As Warsaw prepares to debate a law banning abortion, MEPs have rallied behind pro-choice Polish women campaigning against the changes.
Abortion is currently banned in Poland, except in cases of rape or incest, or if the woman's life is in danger, or if the foetus is irreparably damaged. Under the proposed new rules - brought forward by an anti-abortion citizens' initiative that gathered 450,000 signatures - abortion would be illegal no matter the circumstances.
On Monday, thousands of Polish women dressed all in black and took to the streets to protest against the proposed changes.
Terry Reintke, a German member of the European Parliament's Greens/EFA group, said, "We believe that when the fundamental rights of EU citizens are being attacked, as is the case in Poland, Parliament cannot stay silent.
"Activists have shown in the last few weeks how powerful they are and what a strong voice they have. We want to send a clear signal that their struggle is our struggle. Polish women women are EU women, and we will stand in solidarity to defend their rights."
Swedish GUE/NGL group MEP Malin Björk added, "History has shown that we can never take women's rights for granted. Not long ago, Swedish women went to Poland to terminate their pregnancy.
"When rights are threatened somewhere, they are threatened for all of us. We are in this together."
Belgian Socialist MEP Maria Arena pointed out that denying women access to abortion was also denying them access to health. She stressed that "there could be a risk of death if access to abortion is denied."
Austrian ALDE group member Angelika Mlinar said, "Women's rights are human rights."
The MEPs were joined by several pro-choice Polish activists, including Wanda Nowicka, a former MP and founder of the Polish Federation for Women and Family Planning, who said, "We Polish women are citizens of Europe. The European Parliament is our institution and therefore MEPs are mandated to speak on our behalf. This is important because in Poland, there is no political representation of women's rights."
She added, "Without you, we might not be able to exercise our right and defend out freedom and dignity. I hope we won't have to wait long until Polish women regain their right to decide on such an important sphere of their life."
Barbara Nowacka, leader of Poland's United Left, said, "We knew that liberalising our country's abortion law was a dream, but we wanted to start a debate on social injustice for women in Poland, on access to sexual education, contraception and abortion."
She explained that in her country, "Women usually have to travel abroad to terminate a pregnancy and pay a lot of money. Others who cannot afford to do so buy pills online or perform dangerous procedures at home."
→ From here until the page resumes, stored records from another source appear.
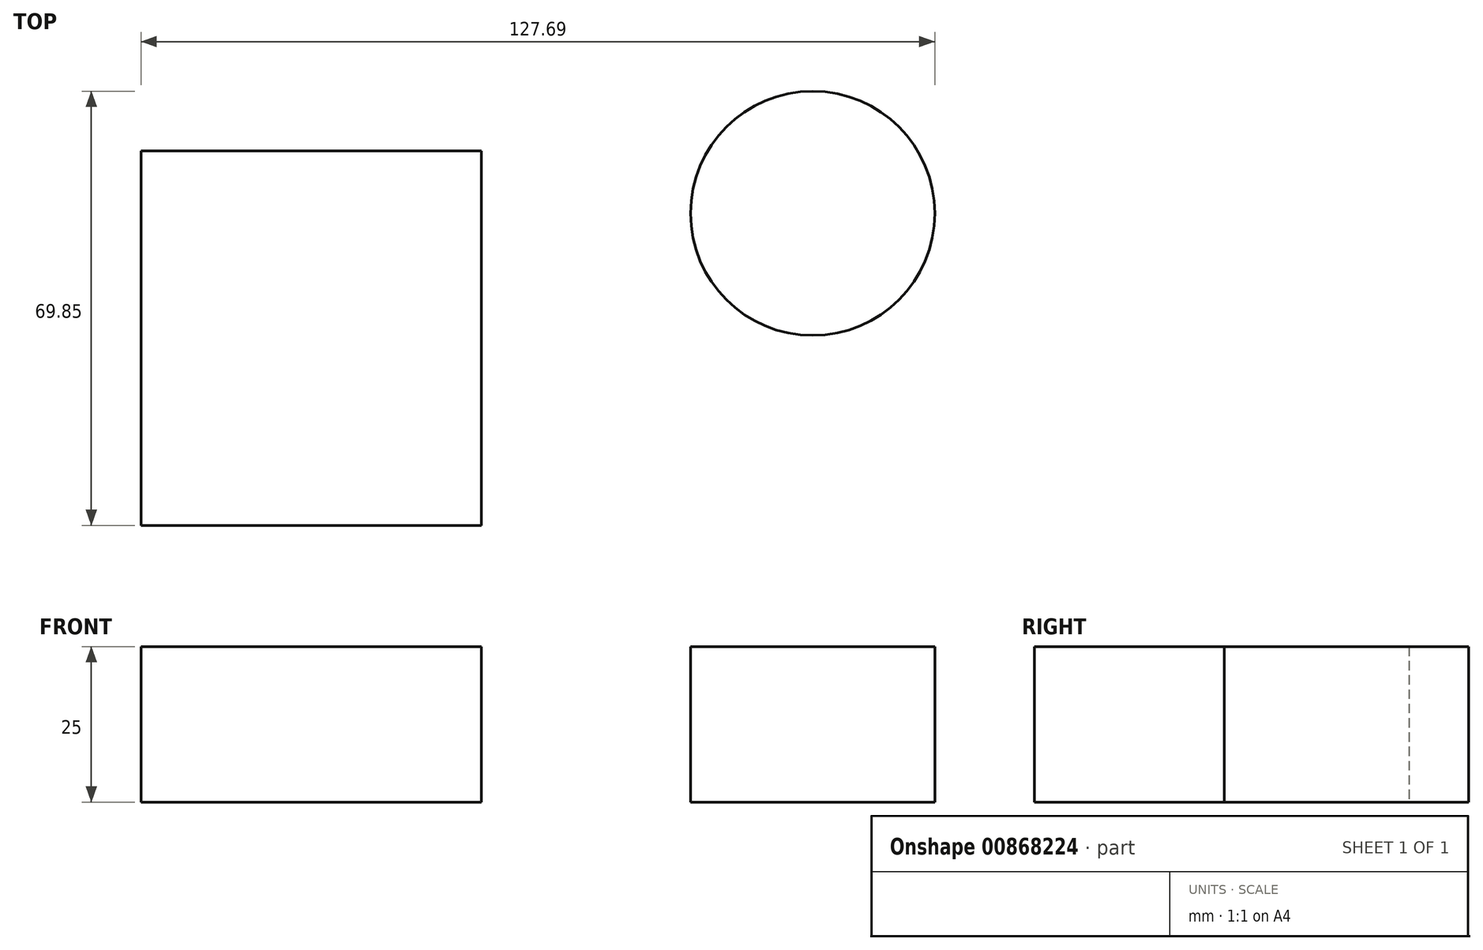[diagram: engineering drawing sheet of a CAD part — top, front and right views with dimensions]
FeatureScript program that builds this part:
annotation { "Feature Type Name" : "Feature", "Feature Type Description" : "" }
export const myFeature = defineFeature(function(context is Context, id is Id, definition is map)
    precondition{}
    {
        {
            var Q0;
            Q0=qCreatedBy(makeId("Front.planeOp"),FACE);
            var sketch = newSketch(context, id + "F0", { "sketchPlane" : qUnion([Q0])});
            skLineSegment(sketch, "E0", {"start": v(0, 0) * mm, "end": v(0, 90.84) * mm});
            skSolve(sketch);
        }
        {
            var Q0;
            Q0=qCreatedBy(makeId("Top.planeOp"),FACE);
            cPlane(context, id + "F1", {"entities" : qUnion([Q0]), "cplaneType" : CPlaneType.OFFSET, "offset" : 25 * mm, "width" : 150 * mm, "height" : 150 * mm});
        }
        {
            var Q0;
            Q0=qCreatedBy(id+"F1.planeOp",FACE);
            var sketch = newSketch(context, id + "F2", { "sketchPlane" : qUnion([Q0])});
            skCircle(sketch, "E1", {"center": v(0, 0) * mm, "radius": 19.64 * mm});
            skLineSegment(sketch, "E2.bottom", {"start": v(-108.05, 10.06) * mm, "end": v(-53.28, 10.06) * mm});
            skLineSegment(sketch, "E2.top", {"start": v(-108.05, -50.2) * mm, "end": v(-53.28, -50.2) * mm});
            skLineSegment(sketch, "E2.left", {"start": v(-108.05, 10.06) * mm, "end": v(-108.05, -50.2) * mm});
            skLineSegment(sketch, "E2.right", {"start": v(-53.28, 10.06) * mm, "end": v(-53.28, -50.2) * mm});
            skSolve(sketch);
        }
        {
            var Q0;
            Q0 = qSketchRegion(id + "F2", true);
            extrude(context, id + "F3", {"entities" : qUnion([Q0]), "depth" : 25 * mm, "offsetDistance" : 25 * mm});
        }
    });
She underlined that under the new rules, "A 12 year old girl raped by her uncle would be forced to deliver a baby, or a woman will not be able to find out if her baby is malformed, and will be forced to deliver it and watch it suffer and die."
If the new law is passed, women who suffer a miscarriage could also be placed under criminal suspicion, a very dangerous development, said Nowacka, "knowing how our judges judge and the anti-feminist language the police use."
Kamila Ferenc, a lawyer for the Polish Federation for Women and Family Planning, said restrictive abortion laws would lead to "an increased number of illegal and unsafe abortions, possibly resulting in death."
Under the new law, "Doctors, women and even their partners could be criminalised," she said.
Ferenc called on all three EU institutions to support Polish women, warning that if the law was not stopped now, it could "spread through eastern Europe."
MEPs are due to debate Poland's proposed abortion ban in plenary on Wednesday evening.